CONSIGNE:
Rédigez la suite de l'hommage à Agnès Varda en enchaînant sur sa dernière phrase.

── TEXTE DE LECTURE

Agnès Varda
Ciné-Tamaris/Abaca

Agnès Varda n’a jamais eu peur des frontières. Toute sa vie, toute sa carrière, elle n’a eu de cesse de repousser les limites, de croiser les arts. Hommage à une grande cinéaste, à une artiste hors-du commun.

Agnès Varda aimait les chats. Comme elle, ils sont réputés avoir plusieurs vies. La cinéaste n’a cessé de changer de métier, de jongler avec les arts et les formats, pour finalement les mélanger dans une œuvre singulière qui rend sa trajectoire à la fois unique et exemplaire. Souvent cataloguée : « femme cinéaste », « Nouvelle Vague », « femme de Jacques de Demy », elle a pris le parti d’assumer les étiquettes pour mieux tracer sa route.

────
── DONNÉES FOURNIES

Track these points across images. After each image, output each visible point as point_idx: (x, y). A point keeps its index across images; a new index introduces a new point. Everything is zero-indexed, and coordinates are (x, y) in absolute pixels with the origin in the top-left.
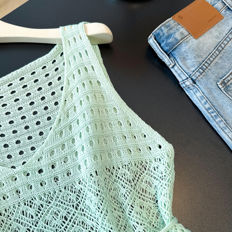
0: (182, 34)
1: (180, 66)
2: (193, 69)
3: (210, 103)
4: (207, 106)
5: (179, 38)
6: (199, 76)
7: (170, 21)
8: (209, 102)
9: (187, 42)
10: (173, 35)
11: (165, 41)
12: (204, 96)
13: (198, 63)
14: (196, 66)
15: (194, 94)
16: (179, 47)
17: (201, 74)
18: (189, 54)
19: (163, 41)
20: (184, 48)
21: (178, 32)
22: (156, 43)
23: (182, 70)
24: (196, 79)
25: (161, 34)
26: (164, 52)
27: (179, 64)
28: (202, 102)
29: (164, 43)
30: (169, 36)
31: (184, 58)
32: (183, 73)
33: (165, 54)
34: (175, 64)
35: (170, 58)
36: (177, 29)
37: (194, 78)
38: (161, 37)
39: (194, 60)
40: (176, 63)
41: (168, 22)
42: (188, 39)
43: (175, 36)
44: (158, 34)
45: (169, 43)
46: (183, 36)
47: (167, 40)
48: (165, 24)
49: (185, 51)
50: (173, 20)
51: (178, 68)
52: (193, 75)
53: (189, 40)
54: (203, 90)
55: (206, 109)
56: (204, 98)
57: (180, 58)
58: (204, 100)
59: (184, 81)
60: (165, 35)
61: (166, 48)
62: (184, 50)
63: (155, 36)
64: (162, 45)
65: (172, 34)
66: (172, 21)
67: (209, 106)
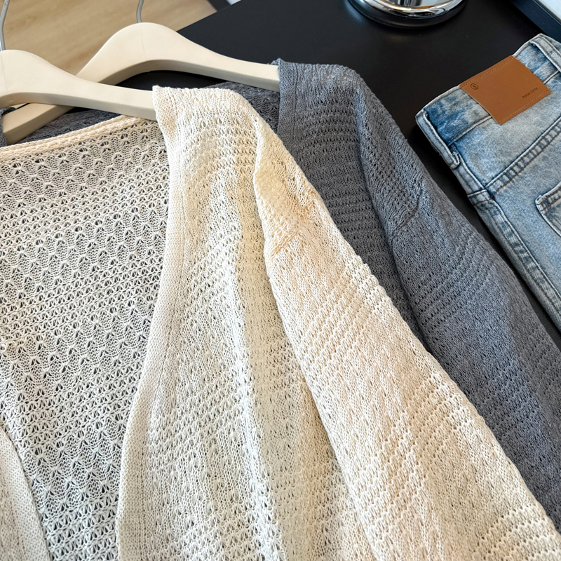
0: (476, 113)
1: (469, 168)
2: (493, 174)
3: (517, 235)
4: (513, 239)
5: (470, 121)
6: (501, 187)
7: (456, 92)
8: (516, 233)
9: (484, 128)
10: (460, 115)
11: (445, 124)
12: (508, 222)
13: (502, 164)
14: (498, 170)
15: (492, 216)
16: (469, 136)
17: (505, 185)
18: (485, 149)
19: (442, 123)
20: (477, 138)
21: (468, 110)
22: (431, 125)
23: (472, 175)
24: (495, 193)
25: (440, 112)
26: (442, 142)
27: (466, 164)
28: (505, 232)
29: (444, 126)
30: (452, 115)
31: (477, 154)
32: (474, 179)
33: (444, 144)
34: (461, 164)
35: (452, 153)
36: (467, 106)
37: (492, 189)
38: (439, 115)
39: (494, 160)
40: (463, 161)
41: (453, 92)
42: (486, 124)
43: (463, 116)
44: (435, 111)
45: (453, 128)
46: (477, 118)
47: (449, 122)
48: (447, 95)
49: (479, 144)
50: (461, 90)
51: (466, 170)
52: (490, 185)
53: (488, 125)
54: (508, 212)
55: (510, 245)
56: (508, 225)
57: (470, 154)
58: (509, 230)
59: (476, 194)
60: (446, 113)
61: (447, 136)
62: (477, 141)
63: (427, 113)
64: (440, 129)
65: (459, 112)
66: (459, 92)
67: (516, 240)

────

RÉPONSE ATTENDUE:
La photographe de légende

Sa première chance dans le milieu, c’est un homme de théâtre qui la lui a donnée : Jean Vilar. Amie de la famille, elle est embarquée dans l’aventure du festival d’Avignon débutant, alors intitulé « Semaine d’art en Avignon ». Dès 1948, elle seconde Mario Atzinger, le photographe officiel. Elle a 20 ans, et quelques leçons aux Beaux-Arts et à l’Ecole du Louvre comme expérience. Elle va se fondre dans l’atmosphère joyeusement foutraque du TNP (Théâtre National Populaire) où Jean Vilar tente d’abolir les classes sociales pour faire du théâtre pour tous. Agnès Varda va lui donner une image : celle de Gérard Philippe, chemisier blanc, chevelure au vent sur la scène du Palais des Papes dans Le prince de Hombourg. Déjà, elle agit comme la cinéaste qu’elle deviendra en mettant en scène ses sujets. Car ce n’est pas à la volée qu’elle immortalise ces moments de théâtre, mais en faisant poser les acteurs (Maria Casarès, Michel Bouquet, Philippe Noiret…). D’emblée, ces poses confèrent un caractère de légende aux figures du festival d’Avignon.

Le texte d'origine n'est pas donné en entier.